AUSGEWÄHLTER TEXT>
Carin Moltkes Wittwe blieb dem gegenüber dabei, Ulenoge als Verführer hinzustellen, gestand aber, bei der Besiegelung mehrerer Stücke mitgewirkt zu haben. Damit hatte sie ungefoltert ihre Mitschuld zugegeben und konnte nur noch auf die Zubilligung mildernder Umstände hoffen.

Auf den Bericht hiervon waren auch die abwesenden Herzöge der Ansicht, daß Carins Wittwe nicht unschuldig, sondern sich selber „des falsches theilhaftig gemacht“ habe. Sie einigten sich brieflich, die Akten zur Rechtsbelehrung an die Juristenfakultäten zu Leipzig und Wittenberg zu senden und die unglückliche Frau gegen keinerlei Bürgschaft auf freien Fuß zu setzen, sondern sie der ursprünglichen Abrede gemäß nach Parchim in Verwahrsam bringen zu lassen. Obgleich die Moltkesche Freundschaft auch jetzt wieder sich ins Mittel legte und darum bat, die Wittwe „in ansehung Ihrer schwachheitt ond vngelegenheitt biß in ire behausung zu betagen“, erging am 12. April 1570 ein gemeinsames Schreiben beider Herzöge an den Rath zu Parchim mit dem Befehle, Moltkes Wittwe in einem Gemach des Rathhauses zu verwahren, sie Tag und Nacht bewachen zu lassen, ihr keinerlei persönlichen oder brieflichen Verkehr zu gestatten und sie gegen Zahlung zu beköstigen.

ZIEL DER AUFGABE>
Prüfen Sie, ob die folgenden Aussagen mit dem ausgewählten Text übereinstimmen, und belegen Sie jede Antwort mit „ja“ oder „nein“ sowie den entscheidenden Worten des Textes im genauen Wortlaut.
1. Moltkes Witwe gestand ihre Mitschuld erst unter der Folter.
2. Die Akten sollten zur Rechtsbelehrung an die Juristenfakultäten zu Leipzig und Wittenberg gehen.
3. Die Herzöge gestatteten der Witwe brieflichen Verkehr.

VERFÜGBARE DATEN>
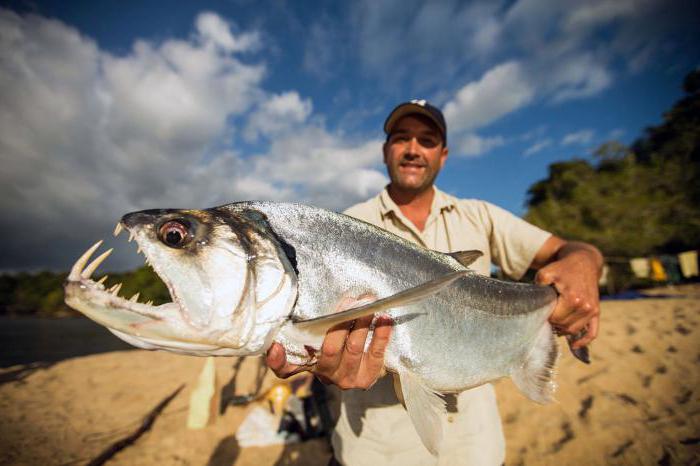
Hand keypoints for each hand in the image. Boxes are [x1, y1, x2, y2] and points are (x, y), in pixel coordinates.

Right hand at [265, 296, 392, 389]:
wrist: (363, 364)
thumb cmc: (335, 344)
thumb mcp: (316, 337)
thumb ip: (305, 327)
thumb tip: (292, 316)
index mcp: (307, 364)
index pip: (285, 368)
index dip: (278, 360)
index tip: (275, 346)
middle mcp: (325, 375)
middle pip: (330, 349)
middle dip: (341, 322)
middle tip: (350, 300)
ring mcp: (347, 379)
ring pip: (354, 349)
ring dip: (362, 324)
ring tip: (369, 305)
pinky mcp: (367, 378)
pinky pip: (376, 355)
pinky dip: (381, 335)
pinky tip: (384, 318)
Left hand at [535, 243, 601, 348]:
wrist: (583, 262)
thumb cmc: (562, 268)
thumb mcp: (545, 273)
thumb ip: (538, 287)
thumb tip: (535, 304)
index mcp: (573, 298)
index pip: (555, 318)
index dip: (545, 316)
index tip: (541, 310)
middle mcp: (585, 306)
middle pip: (564, 326)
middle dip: (553, 322)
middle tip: (546, 315)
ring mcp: (592, 310)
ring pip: (574, 330)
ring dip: (563, 330)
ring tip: (554, 323)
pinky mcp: (596, 311)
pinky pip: (592, 332)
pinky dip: (583, 340)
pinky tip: (574, 346)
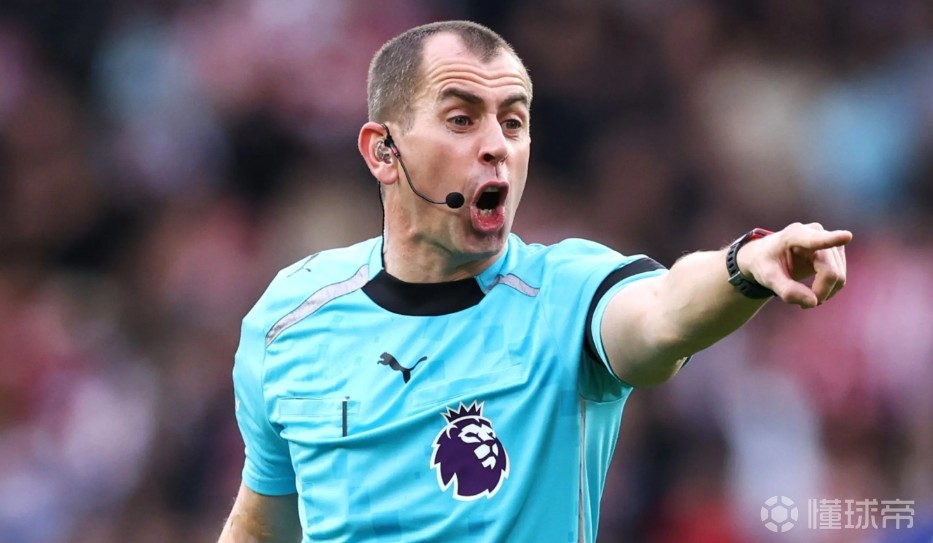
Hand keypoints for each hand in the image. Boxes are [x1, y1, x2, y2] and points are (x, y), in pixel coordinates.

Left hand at [737, 223, 851, 308]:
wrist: (767, 256)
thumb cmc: (765, 263)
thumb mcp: (767, 278)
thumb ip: (787, 290)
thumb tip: (814, 302)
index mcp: (794, 235)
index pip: (815, 240)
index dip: (832, 239)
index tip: (846, 236)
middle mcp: (815, 232)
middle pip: (830, 271)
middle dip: (820, 291)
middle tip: (803, 306)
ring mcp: (828, 241)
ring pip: (839, 275)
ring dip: (825, 292)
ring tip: (804, 295)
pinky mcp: (835, 251)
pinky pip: (840, 276)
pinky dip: (829, 288)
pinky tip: (814, 290)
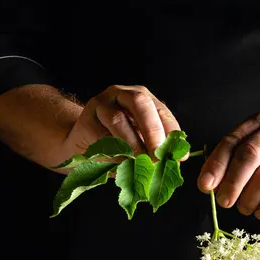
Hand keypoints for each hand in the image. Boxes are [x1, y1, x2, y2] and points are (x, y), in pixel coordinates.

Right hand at [63, 84, 179, 158]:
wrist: (81, 145)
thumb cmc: (116, 146)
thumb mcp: (141, 145)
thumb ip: (156, 148)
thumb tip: (177, 160)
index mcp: (142, 99)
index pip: (161, 111)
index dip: (172, 133)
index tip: (178, 156)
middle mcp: (123, 95)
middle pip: (140, 102)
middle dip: (153, 130)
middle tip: (159, 155)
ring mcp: (102, 104)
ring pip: (118, 118)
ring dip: (132, 143)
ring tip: (141, 162)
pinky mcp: (87, 119)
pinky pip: (101, 135)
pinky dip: (114, 152)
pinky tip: (122, 164)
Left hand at [197, 108, 259, 218]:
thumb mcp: (257, 156)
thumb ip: (233, 164)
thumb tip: (208, 185)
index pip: (232, 141)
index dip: (216, 165)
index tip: (204, 186)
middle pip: (249, 155)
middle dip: (232, 182)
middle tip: (224, 202)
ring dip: (250, 198)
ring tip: (244, 209)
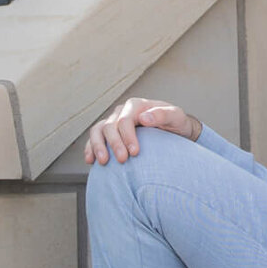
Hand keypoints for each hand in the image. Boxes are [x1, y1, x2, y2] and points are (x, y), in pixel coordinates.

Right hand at [84, 97, 201, 165]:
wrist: (174, 130)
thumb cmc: (175, 122)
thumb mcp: (176, 116)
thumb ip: (162, 115)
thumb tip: (144, 118)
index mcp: (136, 105)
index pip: (125, 120)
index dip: (127, 136)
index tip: (134, 152)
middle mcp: (121, 112)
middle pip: (109, 126)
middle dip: (114, 144)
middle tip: (122, 160)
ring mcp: (113, 121)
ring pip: (97, 130)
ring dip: (97, 146)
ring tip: (102, 162)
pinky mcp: (109, 133)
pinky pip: (95, 138)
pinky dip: (90, 148)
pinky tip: (91, 161)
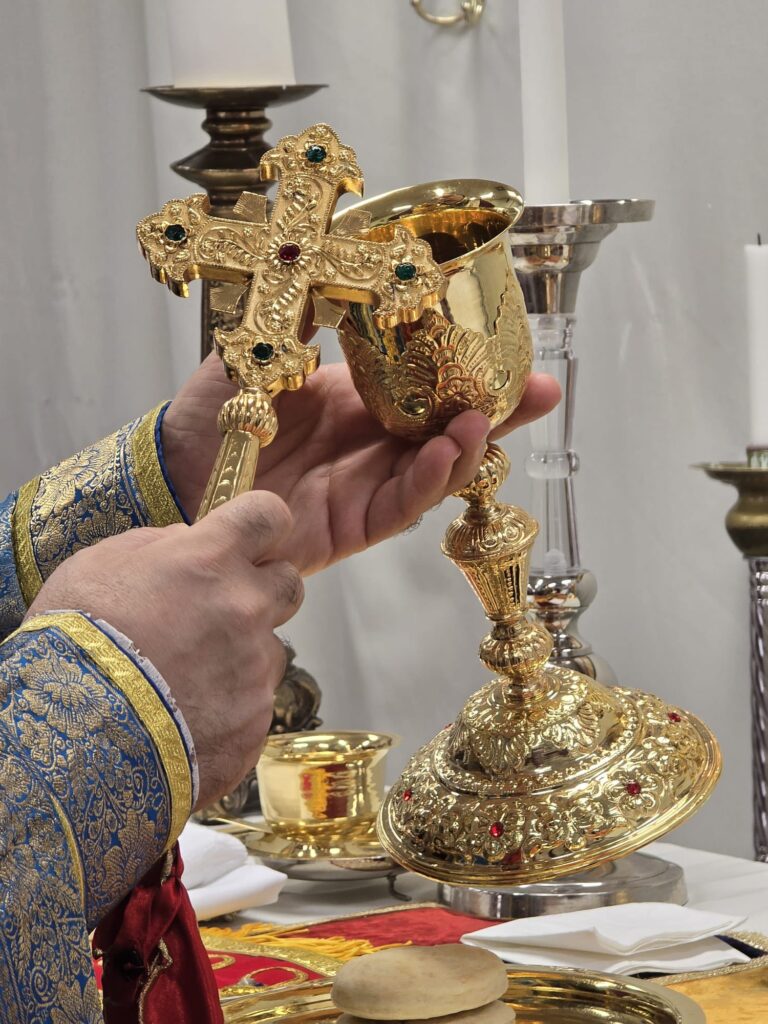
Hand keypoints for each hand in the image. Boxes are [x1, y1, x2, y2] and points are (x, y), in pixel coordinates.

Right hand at [27, 492, 302, 807]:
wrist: (69, 740)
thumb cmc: (70, 645)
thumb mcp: (95, 567)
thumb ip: (157, 546)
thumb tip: (189, 542)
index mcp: (210, 560)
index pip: (268, 515)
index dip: (261, 525)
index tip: (248, 538)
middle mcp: (246, 608)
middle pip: (288, 584)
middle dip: (261, 592)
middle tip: (217, 613)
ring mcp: (256, 669)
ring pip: (269, 650)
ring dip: (240, 657)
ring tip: (184, 682)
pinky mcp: (256, 723)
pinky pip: (255, 706)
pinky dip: (228, 709)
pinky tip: (184, 720)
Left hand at [162, 354, 560, 575]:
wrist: (176, 470)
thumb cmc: (216, 412)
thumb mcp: (262, 350)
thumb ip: (305, 316)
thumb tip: (344, 264)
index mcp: (360, 402)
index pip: (430, 388)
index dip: (473, 372)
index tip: (515, 348)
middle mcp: (372, 446)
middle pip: (450, 433)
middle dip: (499, 414)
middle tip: (541, 390)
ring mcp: (365, 487)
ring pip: (434, 473)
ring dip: (467, 450)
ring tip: (483, 421)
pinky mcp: (350, 526)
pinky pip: (398, 507)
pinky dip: (425, 483)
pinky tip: (445, 455)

LÖSUNG DER AUFGABE>
1. Nein: „Damit hatte sie ungefoltert ihre Mitschuld zugegeben“
2. Ja: „die Akten zur Rechtsbelehrung an die Juristenfakultäten zu Leipzig und Wittenberg zu senden“
3. Nein: „ihr keinerlei persönlichen oder brieflichen Verkehr zu gestatten“